→ What the exercise asks
Take the material below and output exactly the run of lines from the one containing "Espace professionnels de santé" down to the one containing "Centre de Documentation", with both included.

→ Information shown
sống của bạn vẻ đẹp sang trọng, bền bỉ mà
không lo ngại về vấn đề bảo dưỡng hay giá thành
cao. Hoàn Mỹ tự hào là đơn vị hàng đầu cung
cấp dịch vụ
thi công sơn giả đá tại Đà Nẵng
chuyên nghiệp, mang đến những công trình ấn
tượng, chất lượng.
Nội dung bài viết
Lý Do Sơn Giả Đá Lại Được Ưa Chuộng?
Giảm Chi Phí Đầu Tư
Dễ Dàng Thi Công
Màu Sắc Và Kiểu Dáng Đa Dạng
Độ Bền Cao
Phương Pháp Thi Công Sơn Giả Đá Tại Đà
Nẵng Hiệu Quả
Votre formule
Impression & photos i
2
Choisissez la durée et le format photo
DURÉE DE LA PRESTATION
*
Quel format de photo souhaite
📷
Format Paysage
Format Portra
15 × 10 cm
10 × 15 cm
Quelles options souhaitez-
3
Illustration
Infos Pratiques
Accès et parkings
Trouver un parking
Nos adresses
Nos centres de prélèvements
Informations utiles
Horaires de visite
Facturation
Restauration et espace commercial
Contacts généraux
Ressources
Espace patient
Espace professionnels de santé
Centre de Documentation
...
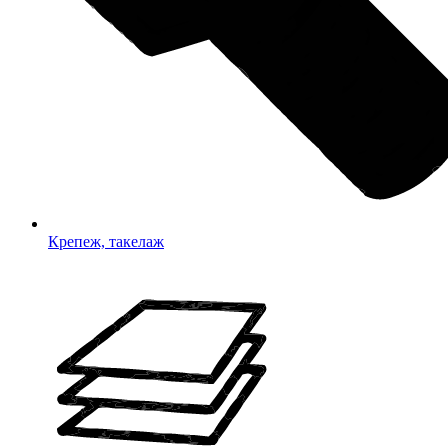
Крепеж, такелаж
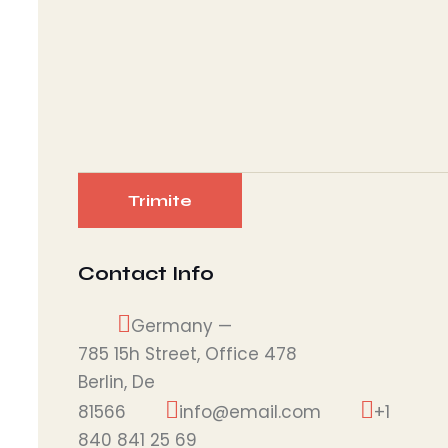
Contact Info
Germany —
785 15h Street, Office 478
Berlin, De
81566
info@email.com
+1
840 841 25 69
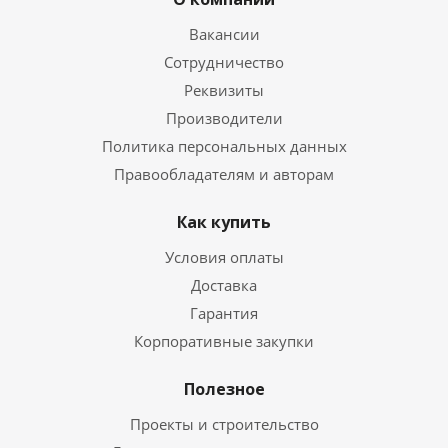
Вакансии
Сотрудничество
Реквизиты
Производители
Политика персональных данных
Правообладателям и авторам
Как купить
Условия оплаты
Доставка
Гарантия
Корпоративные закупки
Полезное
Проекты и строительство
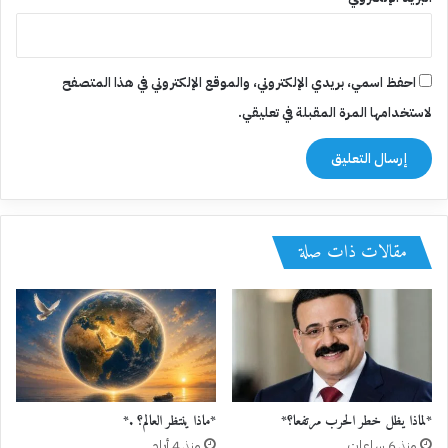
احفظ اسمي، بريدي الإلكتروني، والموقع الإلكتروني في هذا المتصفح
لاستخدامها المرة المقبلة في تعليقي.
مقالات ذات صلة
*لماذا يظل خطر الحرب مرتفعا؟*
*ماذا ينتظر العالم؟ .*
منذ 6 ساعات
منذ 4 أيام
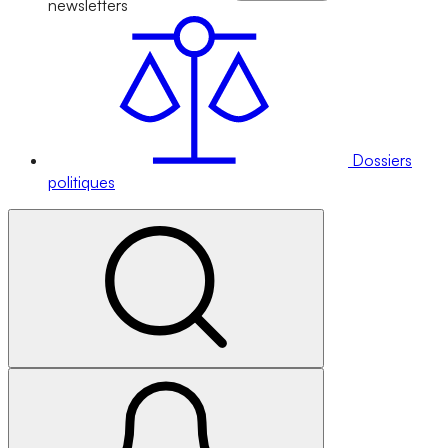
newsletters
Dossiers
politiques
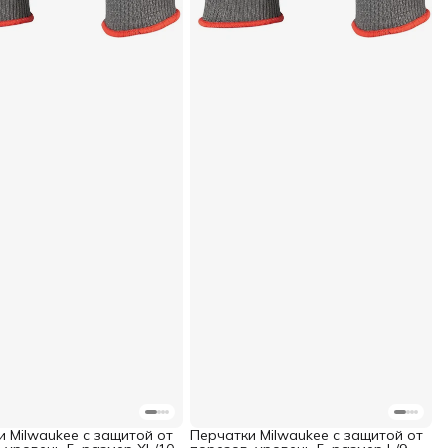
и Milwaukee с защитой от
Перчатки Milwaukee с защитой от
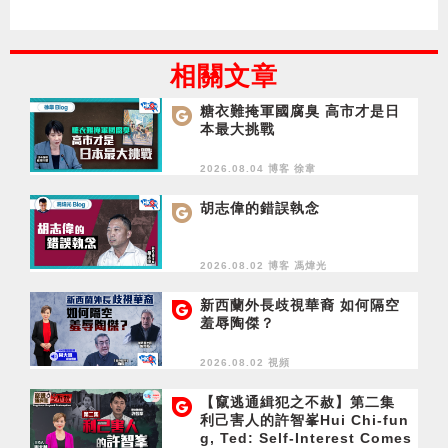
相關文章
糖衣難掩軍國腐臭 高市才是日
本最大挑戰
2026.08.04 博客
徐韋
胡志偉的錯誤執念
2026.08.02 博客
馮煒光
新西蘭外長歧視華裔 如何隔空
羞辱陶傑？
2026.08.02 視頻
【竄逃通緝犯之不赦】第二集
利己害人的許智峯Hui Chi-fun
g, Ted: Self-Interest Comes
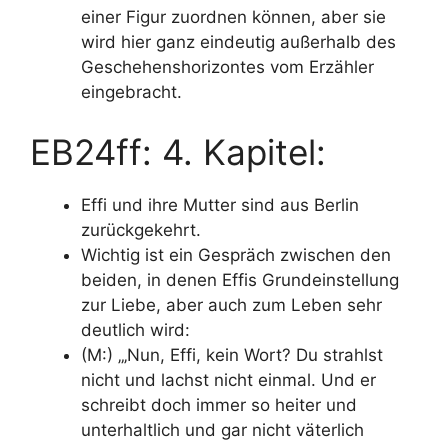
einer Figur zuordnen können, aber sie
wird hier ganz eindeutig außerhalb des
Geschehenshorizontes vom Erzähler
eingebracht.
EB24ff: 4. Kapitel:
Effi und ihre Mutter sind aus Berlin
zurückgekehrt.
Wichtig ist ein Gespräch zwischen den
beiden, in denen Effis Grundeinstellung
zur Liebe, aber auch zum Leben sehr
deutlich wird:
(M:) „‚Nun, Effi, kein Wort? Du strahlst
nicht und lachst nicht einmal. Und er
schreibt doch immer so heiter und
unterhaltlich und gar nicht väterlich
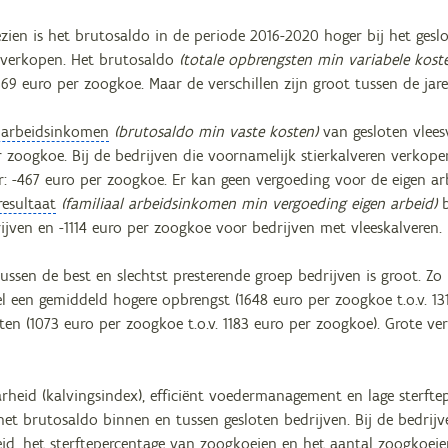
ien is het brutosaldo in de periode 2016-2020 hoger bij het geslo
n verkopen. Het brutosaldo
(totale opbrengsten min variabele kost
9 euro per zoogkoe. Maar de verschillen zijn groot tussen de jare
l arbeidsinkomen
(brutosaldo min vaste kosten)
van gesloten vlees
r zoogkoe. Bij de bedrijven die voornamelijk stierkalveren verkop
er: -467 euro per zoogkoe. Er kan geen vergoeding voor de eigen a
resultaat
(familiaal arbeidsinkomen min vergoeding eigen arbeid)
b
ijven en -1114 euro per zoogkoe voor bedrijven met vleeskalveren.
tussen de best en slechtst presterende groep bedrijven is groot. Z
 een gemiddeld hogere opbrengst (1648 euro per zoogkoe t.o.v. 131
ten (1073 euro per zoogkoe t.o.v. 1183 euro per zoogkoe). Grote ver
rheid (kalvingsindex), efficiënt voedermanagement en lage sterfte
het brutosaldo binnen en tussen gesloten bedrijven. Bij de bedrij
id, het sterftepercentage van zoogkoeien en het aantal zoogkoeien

→ Task solution
Espace professionnels de santé
Centre de Documentation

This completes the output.